Thursday, September 15, 2011

Libvirt And The Virtual Standard

Libvirt is more than just a virtualization library — it strives for standardization among virtual resources. This matters because hypervisors abound, they all have different capabilities.  The Libvirt library assimilates an interface for communicating with different hypervisor technology and treating them as one in the same.  But there is more to the Libvirt API than just functions that create and manipulate virtual machines.

More than machines
There is certainly more to operating a virtual infrastructure than provisionally instantiating and terminating virtual machines.  There are networks, there is storage, and there are the physical hosts themselves who carry out these operations.  Any virtualization library hoping to elucidate these things will need to differentiate between them — to create abstractions for them.

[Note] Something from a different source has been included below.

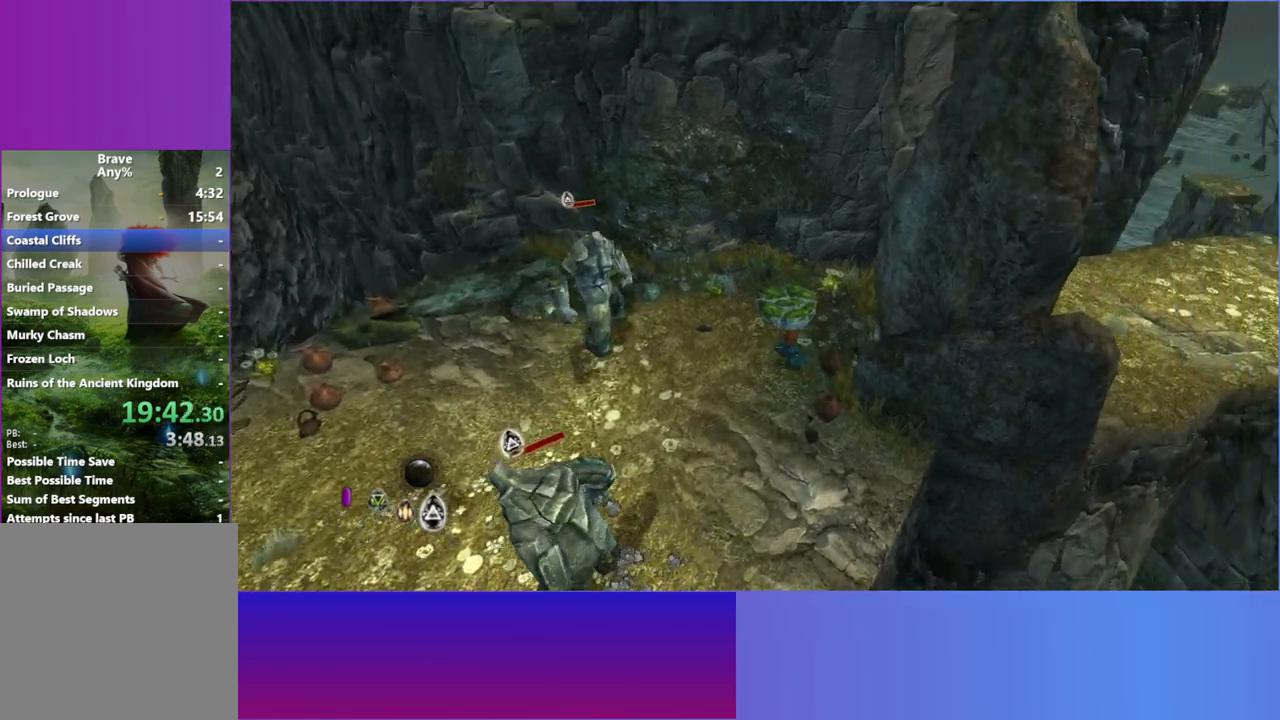
{"buttons": [], "left_stick": "up", "right_stick": "center", "events": [[50, "A", "up"]]}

Considering the number of hypervisors that Libvirt actually supports, this is a challenging feat — the goal is for the developer using the library to have a seamless integration between the divergent hypervisors.

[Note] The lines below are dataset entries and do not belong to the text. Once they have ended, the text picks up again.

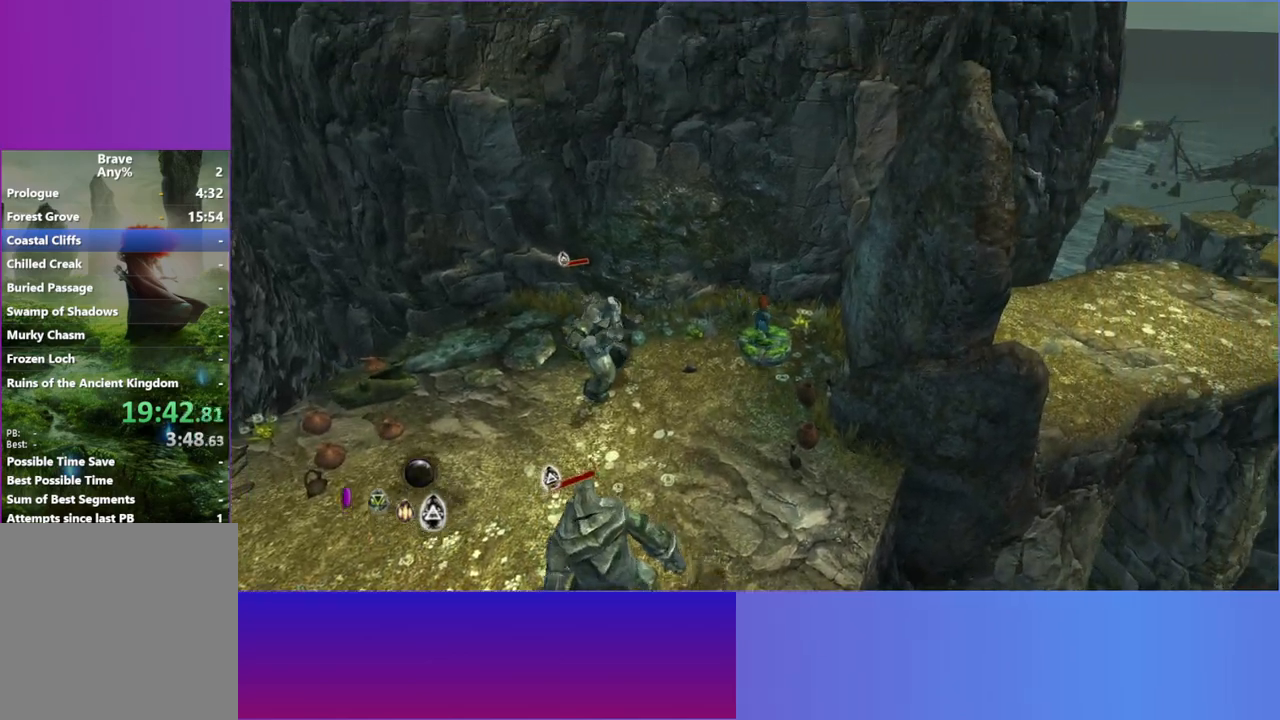
{"buttons": [], "left_stick": "center", "right_stick": "center", "events": [[83, "left_stick", "center"], [150, "Y", "down"], [250, "Y", "up"], [350, "Y", "down"], [450, "Y", "up"]]}
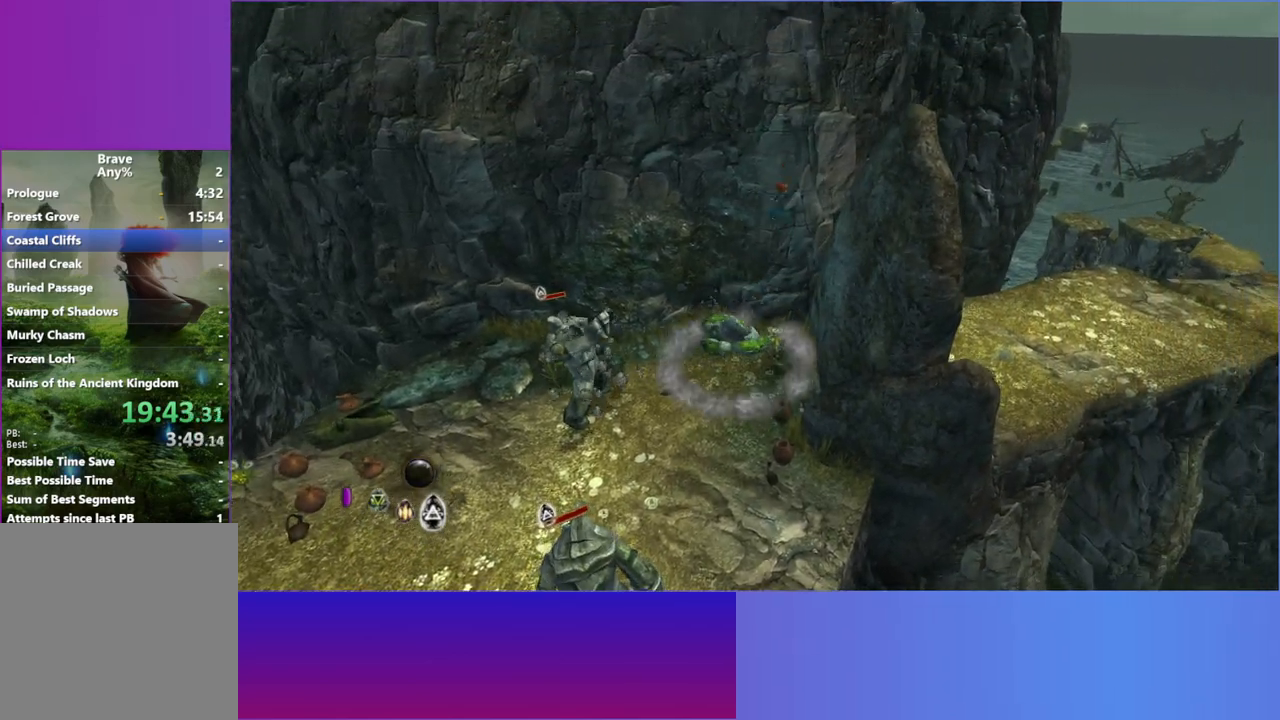
{"buttons": [], "left_stick": "center", "right_stick": "center", "events": [[17, "left_stick", "right"], [283, "left_stick", "center"]]}
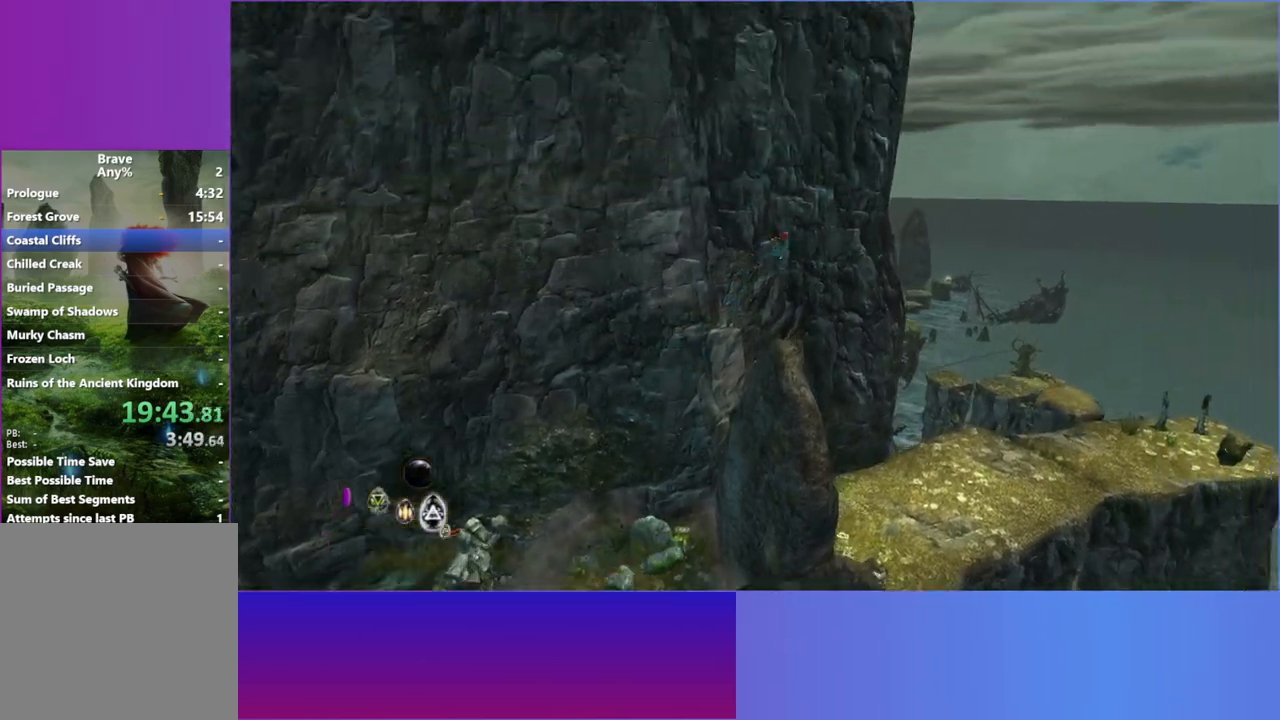
{"buttons": [], "left_stick": "center", "right_stick": "center", "events": []}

These abstractions are the virtual entities that comprise virtual infrastructures.  To be interoperable, they need to behave the same.  That is, their external interfaces must not differ per hypervisor connection.  If it were just the virtual machine control we're concerned with — starting, stopping, destroying, snap-shots — this would be no problem.  But the fact of the matter is that there are dozens of virtual entity types that need to be acknowledged.

In addition to other virtual entities such as networking and storage, the machine entities themselves have internal parts.  Machines are composites made up of several smaller components — CPUs, disk devices, memory.  These all fall outside of the core virtualization idea of emulating CPU instructions.  Effectively managing a large-scale, or even a mid-scale virtual environments, requires abstraction at a higher level.

Virtual documents
Inside code that uses Libvirt, inside the Python binding at least, these virtual entities are represented as traditional objects.  Just like a user object or a file object, virtual entities have methods and attributes — used to query the state of the object or to alter it in some fashion.  What is unique about how Libvirt deals with it's virtual entities is that they're described in an XML format.  Any given virtual entity can be reduced to an XML description.  A document.

Whats interesting to me about this approach is that XML has an inherent ability to be decomposed and rearranged.  Any programming language can parse and generate XML data — so with any virtual entity XML from Libvirt, we're able to take it's XML description and splice it up into several smaller documents should we choose to do so.

For example, the XML schema for domains — virtual machines — in Libvirt can be somewhat lengthy.  The XML description needs to tell Libvirt about everything the machine needs to operate, including all devices, CPU tuning, network connections, etc.  So of course it's going to have some heft to it.  Our software that uses Libvirt can take a given XML description for a domain an find the interesting sub-elements it needs — it can drill down and organize the domain data in it's own way.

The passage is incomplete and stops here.